-- Opening Marker --

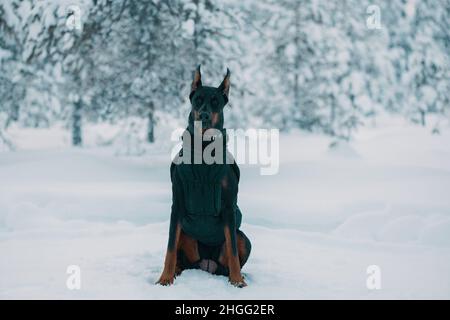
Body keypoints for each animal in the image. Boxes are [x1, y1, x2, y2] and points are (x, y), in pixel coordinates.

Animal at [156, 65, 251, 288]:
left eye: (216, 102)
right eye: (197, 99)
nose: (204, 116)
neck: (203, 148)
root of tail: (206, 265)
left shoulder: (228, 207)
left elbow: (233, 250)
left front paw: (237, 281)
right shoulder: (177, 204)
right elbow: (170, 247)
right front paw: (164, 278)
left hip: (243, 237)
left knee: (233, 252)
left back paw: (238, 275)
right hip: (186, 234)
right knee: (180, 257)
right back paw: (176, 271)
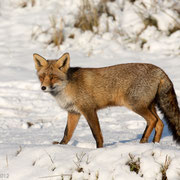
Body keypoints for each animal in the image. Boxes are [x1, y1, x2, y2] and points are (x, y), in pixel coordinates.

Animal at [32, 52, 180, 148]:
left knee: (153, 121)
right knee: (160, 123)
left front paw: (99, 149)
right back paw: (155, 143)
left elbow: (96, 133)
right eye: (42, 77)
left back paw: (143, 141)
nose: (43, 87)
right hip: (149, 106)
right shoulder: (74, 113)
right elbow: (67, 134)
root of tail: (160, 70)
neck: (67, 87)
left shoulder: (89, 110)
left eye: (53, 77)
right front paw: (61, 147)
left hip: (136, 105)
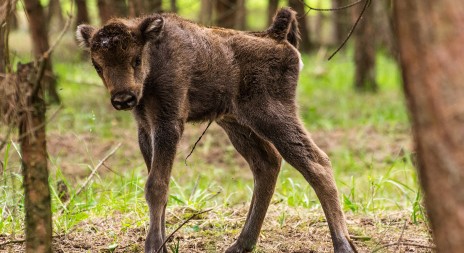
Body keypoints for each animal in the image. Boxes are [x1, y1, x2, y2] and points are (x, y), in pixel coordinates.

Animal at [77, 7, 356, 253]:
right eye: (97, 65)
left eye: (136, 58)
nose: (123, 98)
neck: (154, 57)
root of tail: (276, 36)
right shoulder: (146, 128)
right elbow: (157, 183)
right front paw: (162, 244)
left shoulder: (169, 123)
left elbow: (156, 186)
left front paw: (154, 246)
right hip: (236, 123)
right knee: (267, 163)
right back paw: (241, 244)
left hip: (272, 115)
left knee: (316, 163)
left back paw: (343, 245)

-- Closing Marker --
-- Opening Marker --

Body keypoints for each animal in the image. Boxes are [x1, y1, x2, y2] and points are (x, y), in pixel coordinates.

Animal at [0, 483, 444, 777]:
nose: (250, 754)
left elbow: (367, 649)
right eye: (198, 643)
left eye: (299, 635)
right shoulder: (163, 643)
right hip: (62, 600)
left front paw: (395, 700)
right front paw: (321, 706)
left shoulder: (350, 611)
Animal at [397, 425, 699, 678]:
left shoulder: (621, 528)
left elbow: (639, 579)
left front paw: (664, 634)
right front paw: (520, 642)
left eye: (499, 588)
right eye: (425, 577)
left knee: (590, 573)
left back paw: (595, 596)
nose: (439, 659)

-- Closing Marker --

**WHAT NEEDS TO BE DONE**: All lines containing "back" in the material above should appear in your reply, copied exactly.

**ANSWER SECTION**:
left back paw: (238, 275)
right back paw: (176, 271)
right back paw: (155, 143)
left back paw: (143, 141)
right back paw: (241, 244)
left back paw: (343, 245)
left back paw: (595, 596)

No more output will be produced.